DESCRIPTION OF THE TASK: Take each line below that has "added" and copy it.
** Opening EXERCISE MATERIALS block **
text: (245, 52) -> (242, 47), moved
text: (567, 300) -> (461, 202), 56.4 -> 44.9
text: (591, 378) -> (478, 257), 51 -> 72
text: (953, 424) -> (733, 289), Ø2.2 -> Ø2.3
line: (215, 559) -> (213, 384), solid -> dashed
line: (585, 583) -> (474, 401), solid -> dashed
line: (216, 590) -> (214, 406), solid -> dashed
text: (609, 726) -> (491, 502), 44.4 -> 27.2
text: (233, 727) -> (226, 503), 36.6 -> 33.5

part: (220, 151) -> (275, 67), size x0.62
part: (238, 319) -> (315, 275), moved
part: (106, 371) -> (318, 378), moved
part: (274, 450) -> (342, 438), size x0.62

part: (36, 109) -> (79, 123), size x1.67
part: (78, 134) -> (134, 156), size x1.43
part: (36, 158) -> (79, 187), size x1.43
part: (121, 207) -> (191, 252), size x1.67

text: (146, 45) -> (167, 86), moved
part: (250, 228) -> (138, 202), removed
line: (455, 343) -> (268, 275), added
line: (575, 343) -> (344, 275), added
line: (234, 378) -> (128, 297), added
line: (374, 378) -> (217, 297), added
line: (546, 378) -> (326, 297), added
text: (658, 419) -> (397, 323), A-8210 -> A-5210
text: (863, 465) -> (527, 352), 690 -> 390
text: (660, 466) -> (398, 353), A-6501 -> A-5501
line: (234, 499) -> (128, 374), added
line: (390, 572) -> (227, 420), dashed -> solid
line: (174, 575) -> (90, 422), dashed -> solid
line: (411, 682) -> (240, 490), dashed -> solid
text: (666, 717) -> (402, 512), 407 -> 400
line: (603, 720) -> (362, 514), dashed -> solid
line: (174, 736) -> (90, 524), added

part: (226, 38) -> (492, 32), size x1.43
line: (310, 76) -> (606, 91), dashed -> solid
** Closing EXERCISE MATERIALS block **
RESULT OF THIS TASK:
line: (455, 343) -> (268, 275), added
line: (575, 343) -> (344, 275), added
line: (234, 378) -> (128, 297), added
line: (374, 378) -> (217, 297), added
line: (546, 378) -> (326, 297), added
line: (234, 499) -> (128, 374), added
line: (174, 736) -> (90, 524), added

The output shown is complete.